We lived at Quo Vadis then, a dumpy avocado colored complex
across from the dying strip mall sputtering out,
stores no one shopped or missed when they closed, belly up or dying out.
Remember that pizza store with brothers in the name?
There for 20 years, like an institution, and then closed its doors one day
no warning
though someone knew the owner had cancer.
We were in our twenties and striving,
you selling pots and pans and me in school.
And Barry would be on the couch some days,
popped out of nowhere watching t.v. while I was in the bathroom.
The apartment door was always open and he wasn’t shy.
Sometimes he would show up at the door and knock.
And there he would stand dressed in snow gear.
“Let’s go skiing.”
No matter that we both had school and jobs.
And we would go.
I was trying out my domestic skills then.
So I grew house plants filling the light of the window,
hung in fives across the ever-open blinds.
Those were the days of open, unlocked doors, drop-in neighbors,
never closed blinds, royal blue apartments and sleeping naked.

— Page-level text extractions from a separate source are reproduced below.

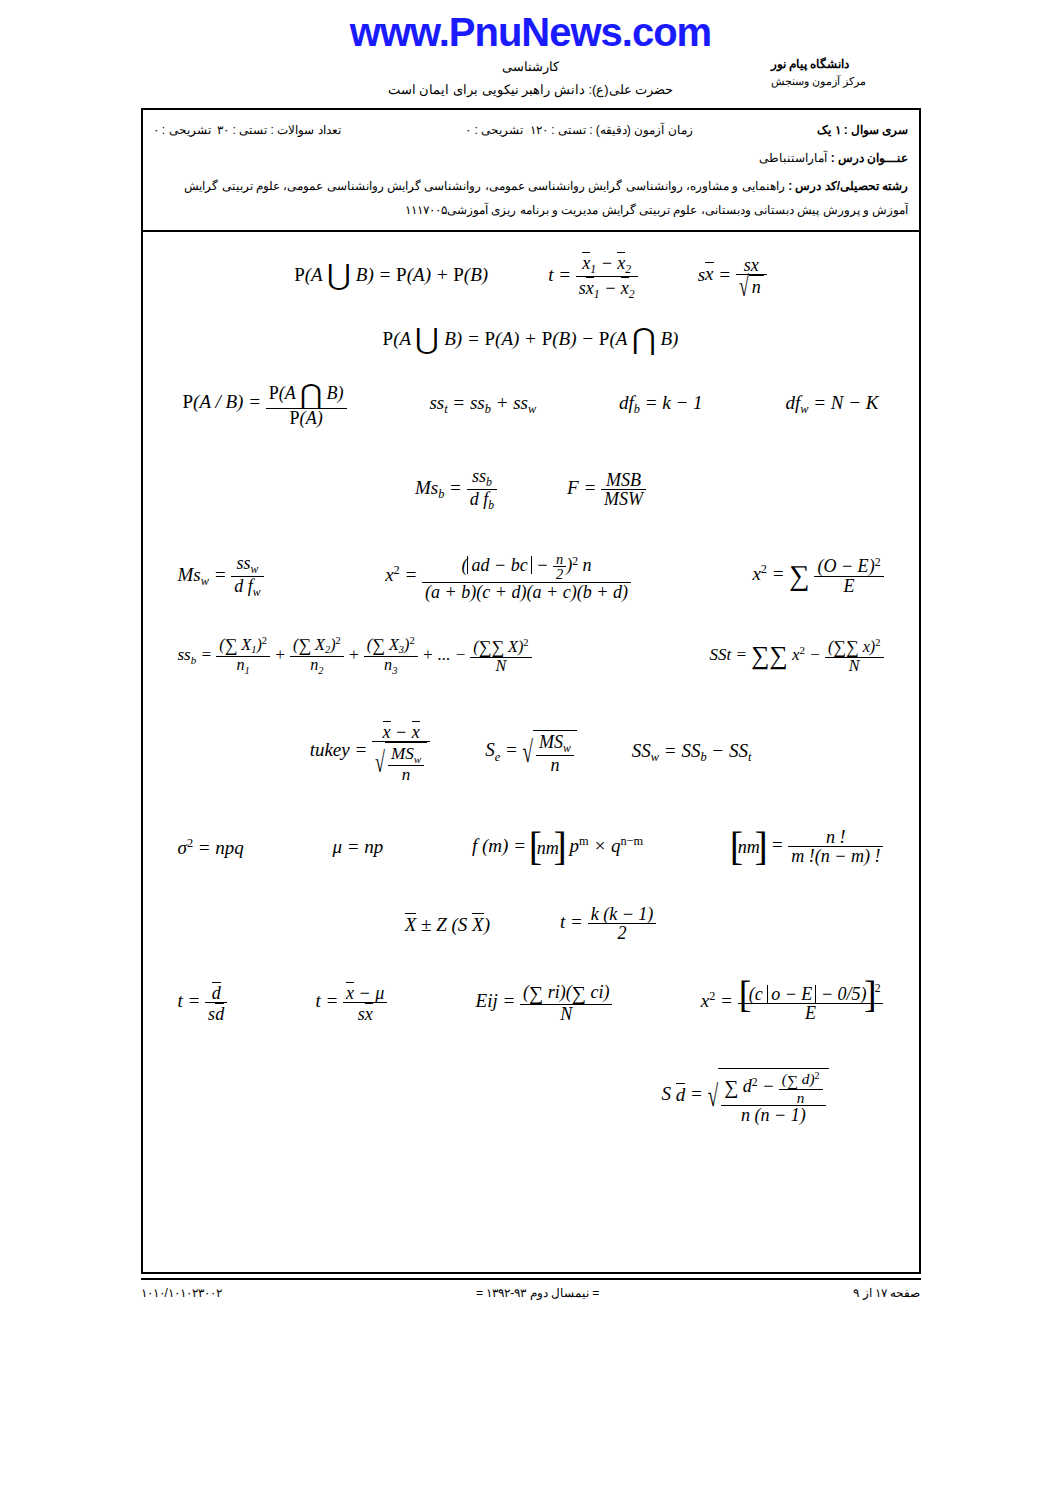www.PnuNews.com
دانشگاه پیام نور
مرکز آزمون وسنجش
کارشناسی
حضرت علی(ع): دانش راهبر نیکویی برای ایمان است
سری سوال : ۱ یک زمان آزمون (دقیقه) : تستی : ۱۲۰ تشریحی : ۰ تعداد سوالات : تستی : ۳۰ تشریحی : ۰
عنـــوان درس : آماراستنباطی
رشته تحصیلی/کد درس : راهنمایی و مشاوره، روانشناسی گرایش روانشناسی عمومی، روانشناسی گرایش روانشناسی عمومی، علوم تربیتی گرایش آموزش و پرورش پیش دبستانی ودبستانی، علوم تربیتی گرایش مدیریت و برنامه ریزی آموزشی۱۱۱۷۰۰۵
P(A ⋃ B) = P(A) + P(B) t = x 1 − x 2 sx 1 − x 2 sx = sx n
P(A ⋃ B) = P(A) + P(B) − P(A ⋂ B)
P(A / B) = P(A ⋂ B) P(A) sst = ssb + ssw dfb = k − 1 dfw = N − K
Msb = ssb d fb F = MSB MSW
Msw = ssw d fw x2 = (ad − bc − n 2)2 n(a + b)(c + d)(a + c)(b + d) x2 = ∑ (O − E)2 E
ssb = (∑ X1)2 n1 + (∑ X2)2 n2 + (∑ X3)2 n3 + ... − (∑∑ X)2 N SSt = ∑∑ x2 − (∑∑ x)2 N
tukey = x − x MSw n Se = MSw n SSw = SSb − SSt
σ2 = npq μ = np f (m) = nm pm × qn−m nm = n !m !(n − m) !
X ± Z (S X) t = k (k − 1) 2
t = dsd t = x − μ sx Eij = (∑ ri)(∑ ci) N x2 = (c o − E − 0/5) 2 E
S d = ∑ d2 − (∑ d)2 n n (n − 1)
صفحه ۱۷ از ۹ = نیمسال دوم ۹۳-۱۳۹۲ = ۱۰۱۰/۱۰۱۰۲۳۰۰۲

We cared so much about the world and so little about everything
but the intimate and local, the near and myopic scope of our lives.
But it was just like you–who you are really–to toss those seeds
behind you,
without a thought to the life already existing in that pot,
the spider plant fledgeling waiting to hang
though still nestled on the window sill
waiting to flop its trestled wings over the burnt clay lip.
It must have been a luscious, tinny sweet tangerine that held those seeds.
Because now, dozens of years later,
that tree that grew from strange sprouts
crowding the spider plant on the sill, a puzzle to me then,
and with time snuffed out the baby spider buds for soil, space and sustenance,
room to grow and then outgrow that small pot to a larger one and then
a larger one yet, moving with us from apartment to house to house
where it now lives in the backyard,
bursting with abundance.
It took 25 years for that tree,
grown from thoughtlessly tossed seeds
by one too lazy to get off the couch and trash them,
to bear fruit.
It simply grew and followed us from home to home,
life to life, childhood to adulthood,
and then our children’s childhood to adulthood,
and our puppies and kittens and hamsters and birds and fish and frogs
to their graves,
some feeding the soil of tangerine tree roots,
finally strong enough
firm enough to bear the weight of hundreds of sweet orange sun nuggets.
You, unwittingly, mindlessly, grew that tree you love so much now,
picking one tangerine each morning,
cold from the morning’s chill dew,
sucking its sugary juice and tossing the peel to the soil,
just like you planted it 31 years before,
when we were young and the tree was yet to be,
its fruit long time coming.
And now the fruit is plentiful and we are old and love infertile,
like sterile lovers circling, unwittingly trodding the soil of our graves.